Anticorruption effect: Transparency of sales of state-owned property. Higher public control over the disposals of state-owned property.
Reasoning:
Following up Task No. 1.17 of the Government’s Anti-Corruption Strategy for the years 2011 and 2012, it is proposed to continue disclosing offers of sales (and, as a new measure, of leases) of state-owned property, if such property becomes useless for the state and no organization unit of public administration is interested in such property. This way proved efficient not only in terms of transparency of offers, but also in terms of efficiency of generated revenues. Sales and leases of state-owned property lacking transparency are ideal opportunities for corruption practices. Higher transparency along with introduction of price competition can eliminate those opportunities.
2.4.4. Improving Efficiency of Measures to Prevent Corruption and Useless Bureaucracy in Immigration (Visa) Procedures
Author: Ministry of Foreign Affairs Deadline – performance indicator:
Continually – Evaluate the implemented personnel and technical measures to prevent corruption and useless bureaucracy in immigration (visa) procedures and inform the Government and propose improvements of efficiency or introduction of further measures, under the regular reporting on the status and method of implementation of tasks contained in the Anti–Corruption Strategy of the Government.
Anticorruption effect: Higher control of the state over immigrants and enforceability of taxes, contributions, etc.
Reasoning:
Based on Task 3.16 The Government Anti-Corruption Strategy for 2011 and 2012, the Ministry of Foreign Affairs has implemented several anti-corruption measures to prevent corruption and useless bureaucracy in immigration (visa) procedures.
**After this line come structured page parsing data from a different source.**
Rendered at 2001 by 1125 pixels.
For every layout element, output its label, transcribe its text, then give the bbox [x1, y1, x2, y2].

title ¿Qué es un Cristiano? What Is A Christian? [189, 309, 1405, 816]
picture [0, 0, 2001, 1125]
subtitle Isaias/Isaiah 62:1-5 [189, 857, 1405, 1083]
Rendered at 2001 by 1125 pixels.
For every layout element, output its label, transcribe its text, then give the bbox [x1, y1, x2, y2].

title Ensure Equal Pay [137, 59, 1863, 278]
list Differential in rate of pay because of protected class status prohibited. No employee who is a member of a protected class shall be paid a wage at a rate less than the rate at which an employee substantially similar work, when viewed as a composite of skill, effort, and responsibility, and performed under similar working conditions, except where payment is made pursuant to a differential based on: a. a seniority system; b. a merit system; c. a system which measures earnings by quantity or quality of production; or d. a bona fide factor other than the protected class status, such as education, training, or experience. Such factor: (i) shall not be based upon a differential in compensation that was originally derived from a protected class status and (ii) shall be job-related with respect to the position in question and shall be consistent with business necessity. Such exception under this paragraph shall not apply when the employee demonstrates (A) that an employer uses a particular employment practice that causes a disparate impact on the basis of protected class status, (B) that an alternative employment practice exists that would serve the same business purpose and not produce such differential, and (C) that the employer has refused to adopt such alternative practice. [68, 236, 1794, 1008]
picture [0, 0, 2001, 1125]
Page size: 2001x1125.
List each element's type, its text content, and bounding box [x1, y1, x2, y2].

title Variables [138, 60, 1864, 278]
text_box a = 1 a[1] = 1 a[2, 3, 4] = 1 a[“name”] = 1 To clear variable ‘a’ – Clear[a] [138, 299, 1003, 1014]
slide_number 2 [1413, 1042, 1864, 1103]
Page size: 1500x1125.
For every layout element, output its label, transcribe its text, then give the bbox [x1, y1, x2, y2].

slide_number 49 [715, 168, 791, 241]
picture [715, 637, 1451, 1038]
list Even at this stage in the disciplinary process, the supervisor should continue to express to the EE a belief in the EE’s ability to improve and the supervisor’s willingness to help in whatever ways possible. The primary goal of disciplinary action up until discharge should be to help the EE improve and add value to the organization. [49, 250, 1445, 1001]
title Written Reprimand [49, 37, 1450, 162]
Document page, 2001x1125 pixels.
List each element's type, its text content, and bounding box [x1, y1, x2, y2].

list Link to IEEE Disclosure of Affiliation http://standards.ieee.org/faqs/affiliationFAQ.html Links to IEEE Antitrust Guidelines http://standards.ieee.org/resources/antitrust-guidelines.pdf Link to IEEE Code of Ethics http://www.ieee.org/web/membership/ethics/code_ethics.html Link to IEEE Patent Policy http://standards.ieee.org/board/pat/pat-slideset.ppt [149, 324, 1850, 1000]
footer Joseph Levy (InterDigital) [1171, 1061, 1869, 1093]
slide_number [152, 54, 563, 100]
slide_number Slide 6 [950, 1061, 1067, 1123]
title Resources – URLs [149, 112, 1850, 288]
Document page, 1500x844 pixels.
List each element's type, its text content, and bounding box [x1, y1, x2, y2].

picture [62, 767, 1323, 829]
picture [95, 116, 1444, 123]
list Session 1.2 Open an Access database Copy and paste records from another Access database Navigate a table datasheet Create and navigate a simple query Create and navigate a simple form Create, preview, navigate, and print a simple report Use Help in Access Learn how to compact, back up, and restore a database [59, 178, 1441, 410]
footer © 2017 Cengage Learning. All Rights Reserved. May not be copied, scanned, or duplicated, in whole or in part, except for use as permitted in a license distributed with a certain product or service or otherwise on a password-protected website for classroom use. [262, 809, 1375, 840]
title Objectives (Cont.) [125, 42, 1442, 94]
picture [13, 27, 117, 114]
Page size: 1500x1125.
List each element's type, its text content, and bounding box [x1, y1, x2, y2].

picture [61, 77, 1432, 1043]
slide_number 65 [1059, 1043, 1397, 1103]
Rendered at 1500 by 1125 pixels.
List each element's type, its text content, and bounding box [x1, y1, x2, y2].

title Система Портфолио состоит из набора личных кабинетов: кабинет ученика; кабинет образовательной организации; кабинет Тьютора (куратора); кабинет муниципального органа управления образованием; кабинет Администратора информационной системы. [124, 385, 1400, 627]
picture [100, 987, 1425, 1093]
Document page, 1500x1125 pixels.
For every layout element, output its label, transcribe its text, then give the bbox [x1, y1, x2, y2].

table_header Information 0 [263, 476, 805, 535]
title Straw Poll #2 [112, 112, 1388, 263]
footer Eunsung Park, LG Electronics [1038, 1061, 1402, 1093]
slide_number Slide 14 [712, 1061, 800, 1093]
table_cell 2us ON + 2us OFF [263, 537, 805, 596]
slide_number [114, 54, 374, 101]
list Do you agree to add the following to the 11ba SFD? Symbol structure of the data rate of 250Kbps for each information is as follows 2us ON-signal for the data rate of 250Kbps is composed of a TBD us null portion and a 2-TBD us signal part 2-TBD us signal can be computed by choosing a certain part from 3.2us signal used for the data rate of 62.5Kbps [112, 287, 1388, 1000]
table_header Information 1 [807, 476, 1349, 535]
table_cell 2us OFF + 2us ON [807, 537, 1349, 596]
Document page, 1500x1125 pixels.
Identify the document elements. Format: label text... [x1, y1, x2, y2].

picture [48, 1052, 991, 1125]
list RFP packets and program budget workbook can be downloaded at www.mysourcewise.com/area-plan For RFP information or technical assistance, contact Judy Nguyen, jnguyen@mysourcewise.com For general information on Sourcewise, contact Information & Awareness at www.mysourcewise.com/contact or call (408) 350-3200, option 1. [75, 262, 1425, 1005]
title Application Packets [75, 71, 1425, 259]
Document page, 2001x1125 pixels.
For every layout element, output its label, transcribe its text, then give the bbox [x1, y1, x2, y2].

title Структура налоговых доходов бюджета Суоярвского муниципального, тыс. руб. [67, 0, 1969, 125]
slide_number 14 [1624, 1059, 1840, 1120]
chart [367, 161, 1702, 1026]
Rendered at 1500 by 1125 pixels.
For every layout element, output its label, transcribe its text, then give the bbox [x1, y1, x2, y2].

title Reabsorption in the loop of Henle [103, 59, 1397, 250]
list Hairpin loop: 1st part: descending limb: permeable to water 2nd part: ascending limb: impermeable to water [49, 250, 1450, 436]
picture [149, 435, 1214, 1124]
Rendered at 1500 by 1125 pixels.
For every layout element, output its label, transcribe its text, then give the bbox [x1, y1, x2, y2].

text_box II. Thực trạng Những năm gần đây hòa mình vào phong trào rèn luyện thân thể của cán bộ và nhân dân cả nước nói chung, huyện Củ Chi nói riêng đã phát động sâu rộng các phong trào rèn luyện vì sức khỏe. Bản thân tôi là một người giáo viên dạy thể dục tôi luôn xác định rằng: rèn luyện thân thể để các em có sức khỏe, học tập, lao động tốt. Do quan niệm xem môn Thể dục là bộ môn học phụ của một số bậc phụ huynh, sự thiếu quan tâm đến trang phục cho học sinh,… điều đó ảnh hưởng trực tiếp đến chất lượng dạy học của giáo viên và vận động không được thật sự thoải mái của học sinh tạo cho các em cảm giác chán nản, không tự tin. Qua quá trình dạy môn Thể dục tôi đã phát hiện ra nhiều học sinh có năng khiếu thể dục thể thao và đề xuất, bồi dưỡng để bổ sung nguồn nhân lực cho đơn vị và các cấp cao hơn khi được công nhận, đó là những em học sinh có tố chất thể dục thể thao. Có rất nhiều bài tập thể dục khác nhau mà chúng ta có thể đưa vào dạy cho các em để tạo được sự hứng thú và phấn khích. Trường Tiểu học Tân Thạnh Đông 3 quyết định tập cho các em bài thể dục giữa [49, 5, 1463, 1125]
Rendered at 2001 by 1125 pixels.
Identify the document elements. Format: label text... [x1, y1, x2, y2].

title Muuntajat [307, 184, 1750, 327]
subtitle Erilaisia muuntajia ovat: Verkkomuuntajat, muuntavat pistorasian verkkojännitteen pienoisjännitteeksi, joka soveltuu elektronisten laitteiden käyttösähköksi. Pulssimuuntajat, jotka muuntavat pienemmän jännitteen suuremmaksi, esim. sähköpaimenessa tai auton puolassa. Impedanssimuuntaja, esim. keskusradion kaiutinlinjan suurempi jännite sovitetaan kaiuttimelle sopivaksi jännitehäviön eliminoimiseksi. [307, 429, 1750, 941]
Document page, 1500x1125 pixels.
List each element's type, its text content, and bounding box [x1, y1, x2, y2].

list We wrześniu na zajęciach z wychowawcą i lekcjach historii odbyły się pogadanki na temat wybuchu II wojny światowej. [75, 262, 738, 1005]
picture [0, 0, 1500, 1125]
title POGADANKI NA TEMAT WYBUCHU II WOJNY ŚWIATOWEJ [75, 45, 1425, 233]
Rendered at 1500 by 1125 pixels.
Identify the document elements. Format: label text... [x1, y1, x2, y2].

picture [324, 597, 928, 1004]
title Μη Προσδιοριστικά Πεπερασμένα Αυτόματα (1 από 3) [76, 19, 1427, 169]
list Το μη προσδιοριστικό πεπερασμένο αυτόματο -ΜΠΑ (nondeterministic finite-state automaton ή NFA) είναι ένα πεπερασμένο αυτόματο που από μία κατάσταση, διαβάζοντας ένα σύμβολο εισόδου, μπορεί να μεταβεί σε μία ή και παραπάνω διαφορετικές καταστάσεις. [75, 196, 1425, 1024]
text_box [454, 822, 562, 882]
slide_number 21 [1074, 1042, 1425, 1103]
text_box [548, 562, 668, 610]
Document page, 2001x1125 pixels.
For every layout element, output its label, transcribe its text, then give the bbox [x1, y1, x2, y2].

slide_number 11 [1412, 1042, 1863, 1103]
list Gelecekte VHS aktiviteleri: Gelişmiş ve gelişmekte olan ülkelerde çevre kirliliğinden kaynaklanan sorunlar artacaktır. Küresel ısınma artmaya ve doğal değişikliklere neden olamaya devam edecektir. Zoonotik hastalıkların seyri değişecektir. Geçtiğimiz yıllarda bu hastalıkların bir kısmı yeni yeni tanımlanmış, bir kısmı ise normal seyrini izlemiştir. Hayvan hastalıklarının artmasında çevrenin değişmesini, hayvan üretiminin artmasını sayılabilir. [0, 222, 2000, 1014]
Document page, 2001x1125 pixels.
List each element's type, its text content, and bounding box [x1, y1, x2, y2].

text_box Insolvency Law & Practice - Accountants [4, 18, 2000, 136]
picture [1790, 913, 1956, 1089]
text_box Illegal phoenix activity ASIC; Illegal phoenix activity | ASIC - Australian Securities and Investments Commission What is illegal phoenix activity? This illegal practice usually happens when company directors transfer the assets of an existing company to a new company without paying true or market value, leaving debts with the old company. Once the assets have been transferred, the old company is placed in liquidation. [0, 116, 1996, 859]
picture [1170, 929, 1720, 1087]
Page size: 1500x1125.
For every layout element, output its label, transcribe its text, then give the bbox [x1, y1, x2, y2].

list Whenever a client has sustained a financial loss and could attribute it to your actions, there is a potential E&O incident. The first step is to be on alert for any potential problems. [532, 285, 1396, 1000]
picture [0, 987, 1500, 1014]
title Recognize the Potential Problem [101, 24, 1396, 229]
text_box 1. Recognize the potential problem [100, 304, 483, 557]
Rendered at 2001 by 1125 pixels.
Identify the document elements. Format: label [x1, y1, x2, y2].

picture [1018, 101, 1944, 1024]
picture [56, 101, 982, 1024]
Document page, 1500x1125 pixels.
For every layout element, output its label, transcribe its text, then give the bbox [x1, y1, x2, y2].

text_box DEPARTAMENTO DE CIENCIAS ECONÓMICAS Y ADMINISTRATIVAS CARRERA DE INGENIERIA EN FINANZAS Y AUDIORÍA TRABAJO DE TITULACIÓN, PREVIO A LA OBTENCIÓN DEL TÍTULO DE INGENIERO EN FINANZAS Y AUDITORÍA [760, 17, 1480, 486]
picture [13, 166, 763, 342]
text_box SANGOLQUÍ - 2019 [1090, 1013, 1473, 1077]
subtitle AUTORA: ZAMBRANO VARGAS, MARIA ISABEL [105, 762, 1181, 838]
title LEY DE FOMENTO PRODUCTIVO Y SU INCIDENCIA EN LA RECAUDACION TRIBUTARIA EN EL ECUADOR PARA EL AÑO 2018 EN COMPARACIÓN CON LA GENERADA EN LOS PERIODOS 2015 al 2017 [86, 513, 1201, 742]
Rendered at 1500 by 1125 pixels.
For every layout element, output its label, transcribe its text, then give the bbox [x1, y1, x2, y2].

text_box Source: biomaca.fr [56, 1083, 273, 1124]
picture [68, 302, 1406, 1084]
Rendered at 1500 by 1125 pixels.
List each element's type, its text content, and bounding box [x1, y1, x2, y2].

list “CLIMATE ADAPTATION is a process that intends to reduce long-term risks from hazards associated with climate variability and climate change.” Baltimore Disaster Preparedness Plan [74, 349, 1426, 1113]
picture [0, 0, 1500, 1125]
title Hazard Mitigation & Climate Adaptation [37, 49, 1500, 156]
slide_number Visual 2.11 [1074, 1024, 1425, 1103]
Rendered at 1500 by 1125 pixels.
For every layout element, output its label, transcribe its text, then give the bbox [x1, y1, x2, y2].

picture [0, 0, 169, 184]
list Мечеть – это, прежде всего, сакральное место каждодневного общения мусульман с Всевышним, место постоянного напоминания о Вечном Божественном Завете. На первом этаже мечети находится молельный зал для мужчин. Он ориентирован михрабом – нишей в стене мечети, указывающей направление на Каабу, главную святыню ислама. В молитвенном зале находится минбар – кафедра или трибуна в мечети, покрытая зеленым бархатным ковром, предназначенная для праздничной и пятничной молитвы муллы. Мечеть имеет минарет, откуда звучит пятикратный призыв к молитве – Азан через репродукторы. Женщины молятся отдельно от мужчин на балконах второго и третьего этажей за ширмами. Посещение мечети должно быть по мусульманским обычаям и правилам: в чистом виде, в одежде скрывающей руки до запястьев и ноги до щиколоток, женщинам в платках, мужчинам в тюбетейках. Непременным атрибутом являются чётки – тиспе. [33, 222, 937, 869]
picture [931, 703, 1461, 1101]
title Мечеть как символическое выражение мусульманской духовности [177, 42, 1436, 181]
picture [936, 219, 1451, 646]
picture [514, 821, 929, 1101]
The measures include monitoring of activities of visa departments at embassies, putting into operation of an electronic registration system for applicants for visa (VISAPOINT), a system of training for employees delegated to embassies, as well as a project of embassy categorization by risk. However, since corruption and useless bureaucracy in immigration (visa) procedures cannot be considered as eliminated already, it is desirable that the Ministry of Foreign Affairs continue the implemented anti-corruption measures and implement further measures whenever a new field appears in which anti-corruption measures are needed. For that purpose the Ministry of Foreign Affairs is required to inform every year the Government about the situation and way of implementation of those measures and propose improvements of their efficiency or further measures.